Another to keep in mind is that Travis is a racist. You can feel the tension as he stares at the black men across the dinner. He drops an Alka-Seltzer tab into his water and he spaces out watching the water bubble. Travis is just that, bubbling over, tired of the things he sees, and tired of seeing the people who commit those crimes. Not even five minutes later Travis walks out with Wizard to talk and a group of black men walk by. Travis stares at the leader as he walks by and the leader stares back. The camera tracks each character and slowly zooms in and create a visible tension between the two. Later on Travis is in a convenience store when a black man walks in and begins to rob the cashier at gunpoint. Travis sneaks behind him and shoots him. There is hardly any hesitation. Travis stands over him as the man lays lifeless on ground, gun still in hand Travis pins his hand to ground with his foot. The cashier says, “he’ll handle it” and Travis leaves. The ending shootout was originally intended for Travis’ victims to be black, but Scorsese along with Schrader decided it would make the movie into a racist kind of film. The film is not intended to be racist, it’s only Travis’ character that is suppose to have that racist undertone.

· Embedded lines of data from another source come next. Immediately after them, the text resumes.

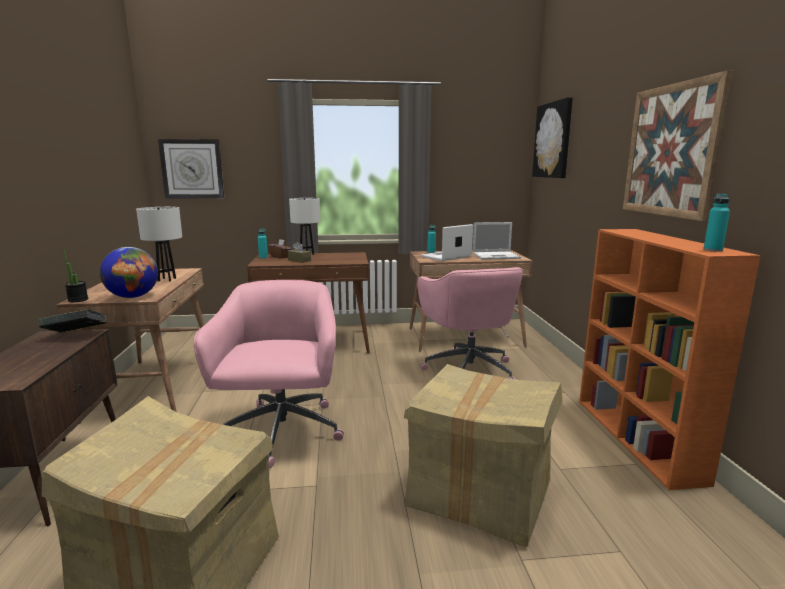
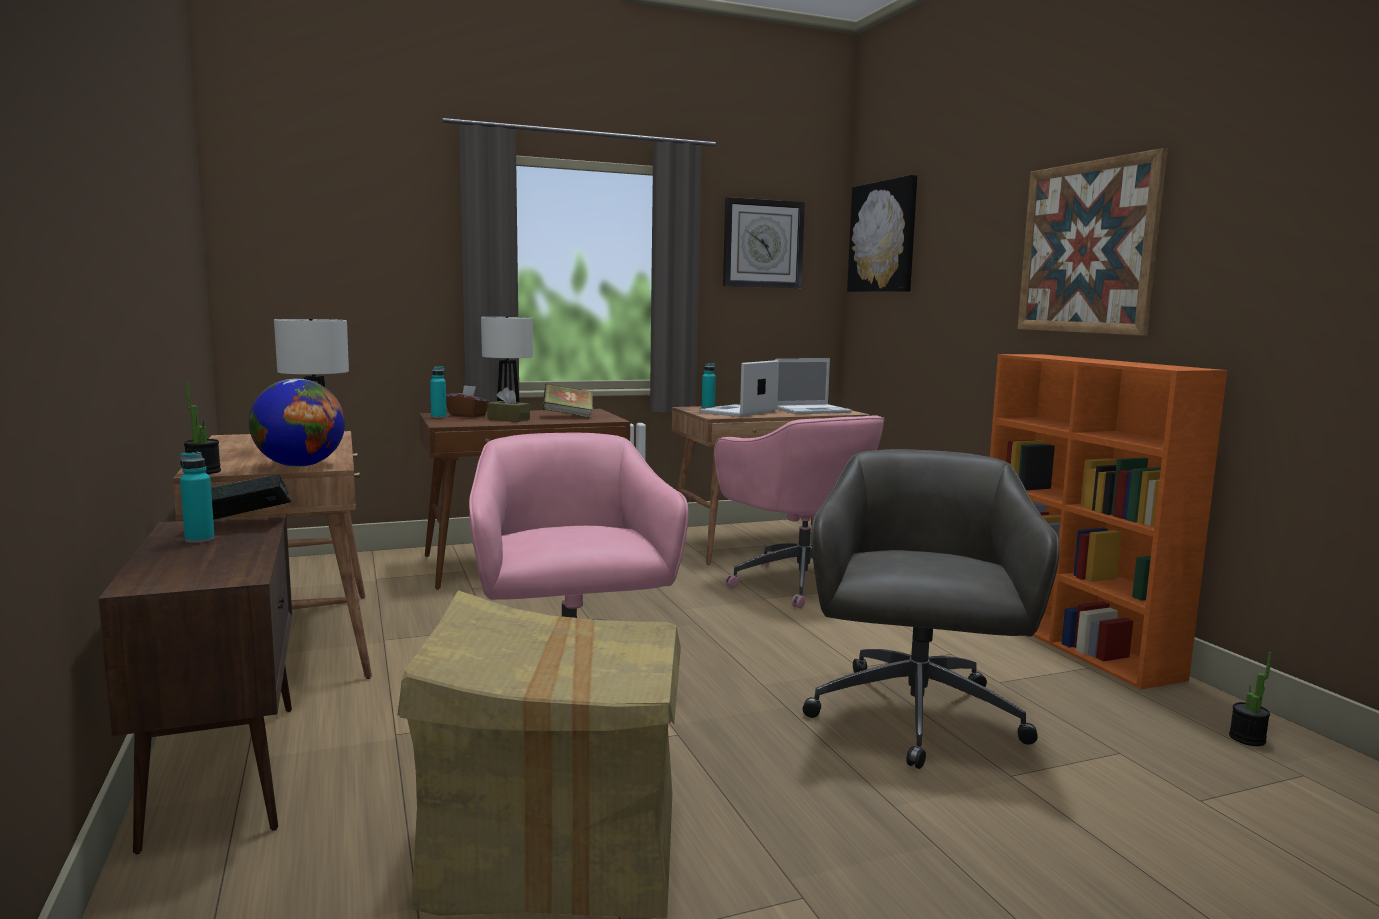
camera: 15 degrees left, 5 degrees down
wall clock [158,139,224,199] -> wall clock moved to [723,197,805,288]
cardboard box [404,364,562,547] -> grey office chair [803,449,1060,769]
turquoise bottle [704,194,730,251] -> turquoise bottle moved to [180,452,215,543]
none -> book [543,384,593,418]
none -> potted plant [1229,652,1272,746]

Travis’ obsession with guns and his superfluous use of violence is another way we as Americans identify with him. That classic .44 Magnum, which spans almost the entire length of Travis’ midsection has America written all over it. Travis’ final scene in which he kills indiscriminately is something we all find an entertaining connection to. We as Americans crave that violent entertainment, and Travis’ rampage is under our category.

It’s that classic mirror scene that is the key to it all though. “You talking to me?” he repeats to the mirror. The camera shifts from watching Travis talk to himself, to Travis talking to us. “You talking to me?” he asks again as he looks straight into the camera. The things we see in Travis, the guns, the violence, the racism are a reflection of who we are as a society. Travis is American Society.

As Travis’ rampage comes to a close and he recuperates there is something people often miss. As he drives Betsy home he drives off back into the night. Driving back into darkness he quickly checks his mirror as if he saw something behind him. The dream begins again. Travis’ insanity has fueled a hatred he has deep inside him. The ticking time bomb has reset. It all begins again. Travis is not finished with the streets of New York.